Boom von Solarstrom in Spanien: Einwohner wehren sich zunehmend

Seite 3: Widerstand formiert sich

Immer mehr Menschen im Land sind von der Idee alles andere als begeistert, dass Spanien Hauptenergieversorger für Europa werden soll, denn das bedeutet auch massive Zerstörung der Natur und zudem werden Kulturlandschaften bedroht und Landwirte und andere Grundstücksbesitzer enteignet. Gewinner dieser Pläne sind abermals die Konzerne und große Finanzinvestoren, die sich schon beim ersten Boom eine goldene Nase verdient hatten.

Im Rahmen des Green Deal will die spanische Regierung schnell so viel wie möglich Projekte auf den Weg bringen. Als Investitionsvolumen sind 92 Milliarden Euro vorgesehen und das wird zu einem neuen Boom im Bereich von großen Freiflächenanlagen und der "Verspargelung der Landschaft" über Windräder führen. Schon ohne Subventionen wirft der Sektor auch über die hohen Zufallsgewinne derzeit besonders hohe Renditen ab und erneut springen deshalb große Kapitalgesellschaften und Fonds auf den Zug auf.

Inzwischen hat sich mit "Aliente" ein großes Bündnis zusammengeschlossen, das gegen den Wildwuchs und die Naturzerstörung über erneuerbare Energien vorgeht. Schon 216 Organisationen beteiligen sich.

Aufgezeigt wird von ihnen auch, wie eine dezentrale Versorgung mit erneuerbaren Energien aussehen könnte, also primär der Eigenverbrauch gefördert werden soll. Kommunen könnten demnach energieautark werden, Wohnungs- und Hausbesitzer ihren Strom erzeugen und teilen, Landwirte, die Ölmühlen und Bewässerungspumpen über nachhaltige Nutzung speisen.

Im Interview mit der taz macht der Aliente-Sprecher Luis Bolonio die Ablehnung der Brüsseler und Madrider Pläne deutlich, von denen zum Beispiel im bisherigen Energieplan nichts zu finden ist, der vorrangig auf die Eigenversorgung abzielte.

Gefordert werden deshalb von dem Bündnis eine gesamtgesellschaftliche Debatte und die Ausarbeitung eines neuen Plans unter Einbindung der Bevölkerung. "Keiner hat die Spanier gefragt, ob sie Energieproduzent und -lieferant für Mittel- und Nordeuropa werden wollen", erklärt der Aktivist.
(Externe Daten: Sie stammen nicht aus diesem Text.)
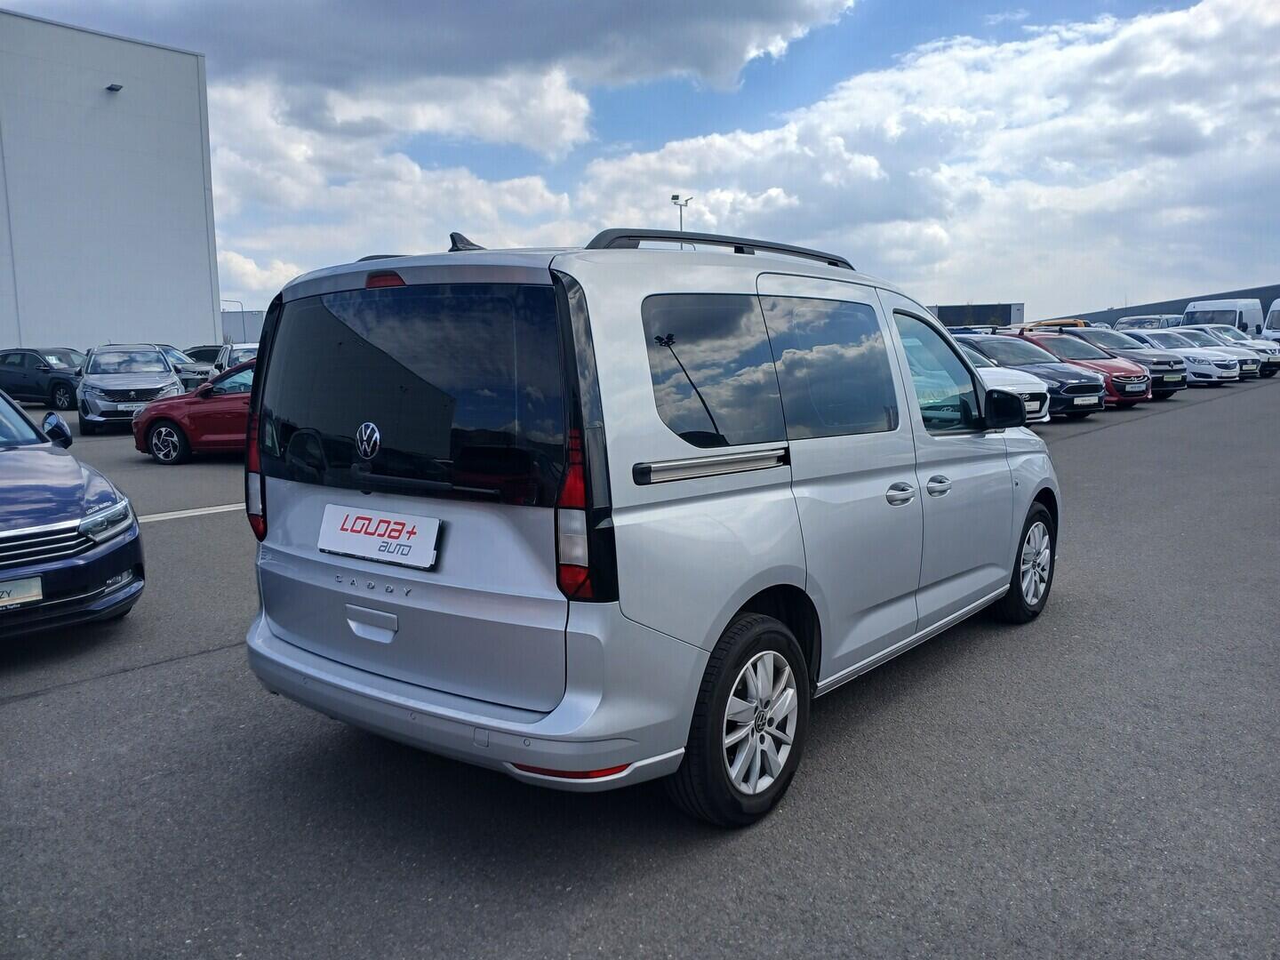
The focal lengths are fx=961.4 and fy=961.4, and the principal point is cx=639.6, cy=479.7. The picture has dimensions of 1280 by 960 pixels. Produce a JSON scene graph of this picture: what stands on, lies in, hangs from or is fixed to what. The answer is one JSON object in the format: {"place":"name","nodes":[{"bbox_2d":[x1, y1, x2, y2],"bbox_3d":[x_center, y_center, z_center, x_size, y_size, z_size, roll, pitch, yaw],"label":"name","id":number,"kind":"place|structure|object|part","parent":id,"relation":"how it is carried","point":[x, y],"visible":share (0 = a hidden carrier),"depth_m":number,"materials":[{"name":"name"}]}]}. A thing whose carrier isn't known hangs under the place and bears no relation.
{"place":"outdoors","nodes":[
{"label":"outdoors","id":0,"kind":"place"},
{"bbox_2d":[0,9,223,357],"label":"white building","id":1,"kind":"structure","parent":0,"point":[195,313],"materials":[{"name":"white metal"}]},
{"bbox_2d":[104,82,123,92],"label":"wall lamp","id":2,"kind":"object","parent":1,"relation":"attached to","point":[117,87],"visible":0.93,"depth_m":35.47,"materials":[{"name":"black"}]},
{"bbox_2d":[221,309,267,344],"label":"distant building","id":3,"kind":"structure","parent":0,"point":[239,332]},
{"bbox_2d":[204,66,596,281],"label":"cloud","id":4,"kind":"structure","parent":0,"point":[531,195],"materials":[{"name":"white"}]},
{"bbox_2d":[11,0,854,124],"label":"cloud","id":5,"kind":"structure","parent":0,"point":[751,41],"materials":[{"name":"grey"}]},
{"bbox_2d":[0,368,1279,959],"label":"parking lot","id":6,"kind":"structure","parent":0,"point":[173,676],"materials":[{"name":"grey asphalt"}]},
{"bbox_2d":[0,346,86,409],"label":"black car","id":7,"kind":"object","parent":6,"relation":"on","point":[38,386],"visible":0.77,"depth_m":23.70,"materials":[{"name":"black metal"}]},
{"bbox_2d":[0,386,144,637],"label":"blue car","id":8,"kind":"object","parent":6,"relation":"on","point":[9,455],"visible":1,"depth_m":5.17,"materials":[{"name":"blue metal"}]},
{"bbox_2d":[0,575,44,608],"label":"license plate","id":9,"kind":"object","parent":8,"relation":"attached to","point":[4,596],"visible":0.98,"depth_m":4.69,"materials":[{"name":"metal"}]},
{"label":"grille","id":10,"kind":"part","parent":8,"relation":"part of","materials":[{"name":"silver metal"}]},
{"label":"mirror","id":11,"kind":"part","parent":8,"relation":"part of","materials":[{"name":"black mirror"}]},
{"label":"headlight","id":12,"kind":"part","parent":8,"relation":"part of","materials":[{"name":"clear plastic"}]},
{"bbox_2d":[74,344,186,433],"bbox_3d":[-9.899,-1.809,18.661,1.854,1.562,4.432,-6,10,-31],"label":"silver car","id":13,"kind":"object","parent":6,"relation":"on","point":[152,353],"visible":0.9,"depth_m":17.51,"materials":[{"name":"silver metal"}]},
{"bbox_2d":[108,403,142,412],"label":"license plate","id":14,"kind":"object","parent":13,"relation":"attached to","point":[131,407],"visible":0.94,"depth_m":16.87,"materials":[{"name":"metal"}]},
{"bbox_2d":[153,343,215,390],"bbox_3d":[-14.295,-3.133,28.529,4.658,1.682,1.922,2,9,20],"label":"car","id":15,"kind":"object","parent":6,"relation":"on","point":[181,361],"visible":0.25,"depth_m":27.86,"materials":[{"name":"metal"}]},
{"bbox_2d":[137,502,243,522],"bbox_3d":[-4.356,0.301,9.204,0.795,0.033,6.022,7,11,42],"label":"road marking","id":16,"kind":"object","parent":6,"relation":"on","point":[220,509],"visible":0.32,"depth_m":9.16,"materials":[{"name":"white paint"}]},
{"bbox_2d":[132,356,255,463],"bbox_3d":[-4.822,-1.006,13.406,4.226,1.440,1.792,0,8,3],"label":"red car","id":17,"kind":"object","parent":6,"relation":"on","point":[203,394],"visible":0.38,"depth_m":12.77,"materials":[{"name":"red metal"}]},
{"bbox_2d":[181,344,223,363],"bbox_3d":[-15.313,-4.075,34.689,4.129,1.543,1.907,1,9,14],"label":"dark car","id":18,"kind":"object","parent":6,"relation":"on","point":[205,350],"visible":0.19,"depth_m":33.87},
{"bbox_2d":[201,339,259,384],"bbox_3d":[-10.286,-2.799,25.779,1.903,1.793,5.118,-6,10,-32],"label":"silver car","id":19,"kind":"object","parent":6,"relation":"on","point":[226,364],"visible":0.23,"depth_m":25.20,"materials":[{"name":"metal"}]},
{"bbox_2d":[238,224,1057,826],"bbox_3d":[0.455,-0.120,4.726,1.890,1.961,4.413,7,11,42],"label":"silver van","id":20,"kind":"object","parent":6,"relation":"on","point":[997,468],"visible":0.99,"depth_m":3.23,"materials":[{"name":"metal"}]},
{"label":"tail light","id":21,"kind":"part","parent":20,"relation":"part of","materials":[{"name":"red plastic"}]},
{"label":"handle","id":22,"kind":"part","parent":20,"relation":"part of","materials":[{"name":"metal"}]},
{"bbox_2d":[318,504,440,569],"bbox_3d":[-0.938,0.205,3.394,0.617,0.180,0.076,7,11,42],"label":"license plate","id":23,"kind":"object","parent":20,"relation":"attached to","point":[366,541],"visible":0.99,"depth_m":3.36,"materials":[{"name":"white plastic"}]},
{"label":"brake light","id":24,"kind":"part","parent":20,"relation":"part of","materials":[{"name":"red plastic"}]},
{"label":"window","id":25,"kind":"part","parent":20,"relation":"part of","materials":[{"name":"black glass"}]},
{"label":"bumper","id":26,"kind":"part","parent":20,"relation":"part of","materials":[{"name":"plastic"}]},
{"label":"tail light","id":27,"kind":"part","parent":20,"relation":"part of","materials":[{"name":"red plastic"}]},
{"label":"quarter window","id":28,"kind":"part","parent":20,"relation":"part of","materials":[{"name":"black glass"}]},
{"label":"wheel","id":29,"kind":"part","parent":20,"relation":"part of","materials":[{"name":"black rubber"}]},
{"label":"door window","id":30,"kind":"part","parent":20,"relation":"part of","materials":[{"name":"glass"}]},
{"label":"door handle","id":31,"kind":"part","parent":20,"relation":"part of","materials":[{"name":"silver metal"}]},
{"label":"door handles","id":32,"kind":"part","parent":20,"relation":"part of","materials":[{"name":"silver metal"}]},
{"label":"front door handle","id":33,"kind":"part","parent":20,"relation":"part of","materials":[{"name":"silver metal"}]},
{"label":"front door window","id":34,"kind":"part","parent":20,"relation":"part of","materials":[{"name":"clear glass"}]},
{"label":"wheel","id":35,"kind":"part","parent":20,"relation":"part of","materials":[{"name":"black"}]},
{"bbox_2d":[956,332,1104,419],"bbox_3d":[6.587,-2.007,18.320,1.843,1.561,4.390,-6,10,-33],"label":"dark blue car","id":36,"kind":"object","parent":6,"relation":"on","point":[1071,399],"visible":0.47,"depth_m":16.98,"materials":[{"name":"blue metal"}]},
{"bbox_2d":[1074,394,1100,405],"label":"license plate","id":37,"kind":"object","parent":36,"relation":"attached to","point":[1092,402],"visible":0.97,"depth_m":16.37,"materials":[{"name":"white metal"}]},
{"bbox_2d":[1013,318,1090,331],"bbox_3d":[16.588,-5.323,38.935,2.436,2.304,4.551,7,11,42],"label":"yellow van","id":38,"kind":"object","parent":6,"relation":"on","point":[1079,324],"visible":0.18,"depth_m":37.71,"materials":[{"name":"orange"}]},
{"bbox_2d":[1012,328,1155,408],"bbox_3d":[8.807,-2.399,20.723,4.278,1.632,1.806,7,11,42],"label":"car","id":39,"kind":"object","parent":6,"relation":"on","point":[1130,391],"visible":0.42,"depth_m":19.43,"materials":[{"name":"red metal"}]},
{"bbox_2d":[1058,326,1189,399],"bbox_3d":[10.350,-2.721,22.451,4.176,1.596,1.891,7,11,42],"label":"car","id":40,"kind":"object","parent":6,"relation":"on","point":[1100,332],"visible":0.38,"depth_m":21.23,"materials":[{"name":"metal"}]},
{"bbox_2d":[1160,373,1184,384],"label":"license plate","id":41,"kind":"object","parent":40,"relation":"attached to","point":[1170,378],"visible":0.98,"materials":[{"name":"white plastic"}]},
{"bbox_2d":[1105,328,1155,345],"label":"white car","id":42,"kind":"object","parent":6,"relation":"on","point":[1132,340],"visible":0.14,"depth_m":28.54,"materials":[{"name":"metal"}]},
{"bbox_2d":[1113,313,1183,331],"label":"car","id":43,"kind":"object","parent":6,"relation":"on","point":[1156,324],"visible":0.32,"depth_m":41.06,"materials":[{"name":"metal"}]},
{"bbox_2d":[1126,329,1243,385],"bbox_3d":[14.208,-3.409,27.058,1.836,1.525,4.311,-5,9,-29],"label":"white car","id":44,"kind":"object","parent":6,"relation":"on","point":[1214,369],"visible":0.46,"depth_m":25.52,"materials":[{"name":"white metal"}]},
{"bbox_2d":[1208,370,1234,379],"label":"license plate","id":45,"kind":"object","parent":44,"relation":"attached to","point":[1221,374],"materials":[{"name":"white plastic"}]},
{"bbox_2d":[1183,297,1266,337],"bbox_3d":[24.578,-6.179,40.254,2.251,2.607,5.728,7,11,42],"label":"white van","id":46,"kind":"object","parent":6,"relation":"on","point":[1236,318],"visible":0.46,"depth_m":38.69,"materials":[{"name":"white metal"}]},
{"bbox_2d":[1195,323,1279,376],"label":"car","id":47,"kind":"object","parent":6,"relation":"on","point":[1278,364],"visible":0.32,"depth_m":30.79,"materials":[{"name":"metal"}]},
{"bbox_2d":[1260,298,1279,342],"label":"white van","id":48,"kind":"object","parent":6,"relation":"on","point":[1276,313],"visible":0.61,"depth_m":37.82,"materials":[{"name":"white metal"}]},
{"bbox_2d":[0,0,1279,320],"label":"sky","id":49,"kind":"structure","parent":0,"point":[857,63],"materials":[{"name":"blue"}]},
{"bbox_2d":[555,0,1279,303],"label":"cloud","id":50,"kind":"structure","parent":0,"point":[881,100],"materials":[{"name":"white"}]},
{"bbox_2d":[926,302,1025,327],"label":"building","id":51,"kind":"structure","parent":0,"point":[1011,308],"materials":[{"name":"blue"}]},
{"bbox_2d":[1062,283,1279,330],"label":"dark building","id":52,"kind":"structure","parent":0,"point":[1260,297],"materials":[{"name":"grey metal"}]},
{"label":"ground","id":53,"kind":"structure","parent":0},
{"bbox_2d":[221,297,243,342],"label":"street lamp","id":54,"kind":"object","parent":53,"relation":"on","point":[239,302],"visible":0.47,"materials":[{"name":"metal"}]},
{"bbox_2d":[671,192,691,231],"bbox_3d":[1.965,-8.872,45.346,0.925,8.734,0.857,7,11,42],"label":"lamp post","id":55,"kind":"object","parent":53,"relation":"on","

Er macht auch deutlich, dass das Bündnis nicht per se gegen Großprojekte ist, allerdings komme es zentral darauf an, welche Ziele damit verfolgt würden. "Wir wollen einen echten Energiewandel, grün und gerecht zugleich." Gefordert wird die Umsetzung der Europäischen Richtlinien, die Energieeffizienz und Eigenverbrauch in den Vordergrund stellen und nicht den Energieexport.

Warum sollten in Spanien Projekte realisiert werden, die in Deutschland etwa abgelehnt würden. "In Deutschland gibt es sehr viel Widerstand gegen Windkraftprojekte in Regionen, die sich als Opfer dieser Entwicklung sehen."

Er kommt deshalb zu dem Schluss: "Der Ausbau der Großprojekte für den Verbrauch irgendwo anders inner- und außerhalb Spaniens ist ein koloniales Projekt. Es profitierten die reichen Länder, die zu viel Strom verbrauchen.

Die Bevölkerung in den ärmeren Ländern, in denen der Strom produziert wird, profitierten davon jedoch nicht. Das Gegenteil sei der Fall. Die Entwicklung auf dem Land in Spanien würde noch weiter verlangsamt werden, die Landflucht verstärkt "Es muss den Betroffenen erklärt werden, was der Plan ist, wer davon profitiert und was ihre Region davon hat."

Neben den Auswirkungen auf die Umwelt stellt Ambiente soziale Fragen ins Zentrum. "Ganz konkret die Frage nach den Gewinnen bei der Produktion Erneuerbarer Energien. Bleibt Geld vor Ort? Hat die betroffene Bevölkerung was davon?" Darum ginge es bei den Projekten allerdings nie.